Depending on which way it goes into the device, that current is either B or -B. If you connect to either A or C before the summing point that's what you'll have, A or C (or -A or -C depending). One motor by itself and it probably doesn't matter which phase it's on.

I’ll see your silver lining and raise you two black clouds. - Protection Operations

RE: CT circuit

(OP)
Thanks for all responses. But the original question still remain. Where to connect the excitation panel, before the motor protection (nearest point is CT) or after the motor protection protection (just before the CT summation point) in the 2 CT (A and C) circuit?

RE: CT circuit

As long as it's after the summation point, current is current, doesn't matter.
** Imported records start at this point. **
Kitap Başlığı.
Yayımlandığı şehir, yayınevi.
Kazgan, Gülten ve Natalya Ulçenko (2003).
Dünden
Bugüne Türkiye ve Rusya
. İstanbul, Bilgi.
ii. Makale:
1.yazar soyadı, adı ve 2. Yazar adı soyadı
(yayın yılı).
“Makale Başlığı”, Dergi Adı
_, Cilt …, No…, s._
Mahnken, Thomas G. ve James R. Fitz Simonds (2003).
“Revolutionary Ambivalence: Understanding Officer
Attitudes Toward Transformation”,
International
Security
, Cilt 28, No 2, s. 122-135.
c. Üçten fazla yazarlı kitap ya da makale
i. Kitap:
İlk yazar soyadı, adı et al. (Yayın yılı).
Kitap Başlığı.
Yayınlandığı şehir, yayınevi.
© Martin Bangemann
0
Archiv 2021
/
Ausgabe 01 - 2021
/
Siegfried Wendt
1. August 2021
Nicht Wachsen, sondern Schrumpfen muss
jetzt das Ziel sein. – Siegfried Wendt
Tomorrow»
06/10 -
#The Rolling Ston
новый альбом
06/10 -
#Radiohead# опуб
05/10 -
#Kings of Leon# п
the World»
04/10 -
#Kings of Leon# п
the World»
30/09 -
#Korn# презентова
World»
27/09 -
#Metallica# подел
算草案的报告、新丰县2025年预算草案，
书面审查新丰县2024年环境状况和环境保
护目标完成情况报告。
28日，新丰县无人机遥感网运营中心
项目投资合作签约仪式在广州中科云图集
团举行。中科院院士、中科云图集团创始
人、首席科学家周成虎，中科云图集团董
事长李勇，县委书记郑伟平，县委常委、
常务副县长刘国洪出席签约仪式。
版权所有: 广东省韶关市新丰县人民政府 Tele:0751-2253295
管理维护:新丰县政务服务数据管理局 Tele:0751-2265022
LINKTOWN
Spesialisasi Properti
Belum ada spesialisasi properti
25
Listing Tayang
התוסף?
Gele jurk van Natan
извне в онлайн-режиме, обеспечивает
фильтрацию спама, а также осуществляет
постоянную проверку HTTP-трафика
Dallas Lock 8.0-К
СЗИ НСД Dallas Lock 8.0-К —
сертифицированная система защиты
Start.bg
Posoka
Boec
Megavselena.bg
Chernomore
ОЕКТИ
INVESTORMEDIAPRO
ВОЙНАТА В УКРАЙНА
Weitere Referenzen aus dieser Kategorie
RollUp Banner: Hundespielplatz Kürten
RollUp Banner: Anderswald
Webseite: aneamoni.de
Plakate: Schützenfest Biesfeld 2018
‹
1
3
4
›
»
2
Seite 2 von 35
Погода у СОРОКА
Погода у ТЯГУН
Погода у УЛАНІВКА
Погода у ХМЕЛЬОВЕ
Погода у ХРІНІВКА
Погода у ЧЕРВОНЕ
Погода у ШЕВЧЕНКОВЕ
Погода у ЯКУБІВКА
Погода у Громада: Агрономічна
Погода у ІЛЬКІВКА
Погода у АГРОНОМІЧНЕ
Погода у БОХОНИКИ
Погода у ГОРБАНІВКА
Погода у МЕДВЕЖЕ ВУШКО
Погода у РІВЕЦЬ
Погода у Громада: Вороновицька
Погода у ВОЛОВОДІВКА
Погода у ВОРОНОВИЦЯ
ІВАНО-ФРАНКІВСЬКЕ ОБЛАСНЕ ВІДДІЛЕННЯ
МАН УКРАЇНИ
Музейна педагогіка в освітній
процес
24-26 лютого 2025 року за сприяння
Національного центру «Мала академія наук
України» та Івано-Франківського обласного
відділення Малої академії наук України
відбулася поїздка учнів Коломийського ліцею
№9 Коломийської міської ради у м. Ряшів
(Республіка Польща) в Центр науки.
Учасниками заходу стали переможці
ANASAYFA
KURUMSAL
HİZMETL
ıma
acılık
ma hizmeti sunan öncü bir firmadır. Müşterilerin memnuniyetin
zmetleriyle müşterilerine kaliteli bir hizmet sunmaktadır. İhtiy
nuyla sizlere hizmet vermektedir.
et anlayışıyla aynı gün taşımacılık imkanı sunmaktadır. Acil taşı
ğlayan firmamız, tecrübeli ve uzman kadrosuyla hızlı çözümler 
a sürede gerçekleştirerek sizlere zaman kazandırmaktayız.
I’ll see your silver lining and raise you two black clouds. - Protection Operations

RE: CT circuit

(OP)
But the new excitation panel requires 2 separate CTs. That's why my original post. In the 2 CT configuration, where to connect the excitation panel, before the motor protection (nearest point is CT) or after the motor protection protection (just before the CT summation point)?

Also, what would be the reasoning (if I have to explain someone it helps)

RE: CT circuit

You probably have to put the excitation panel first with the CTs more or less just passing through it and then do the summing at the protection relay.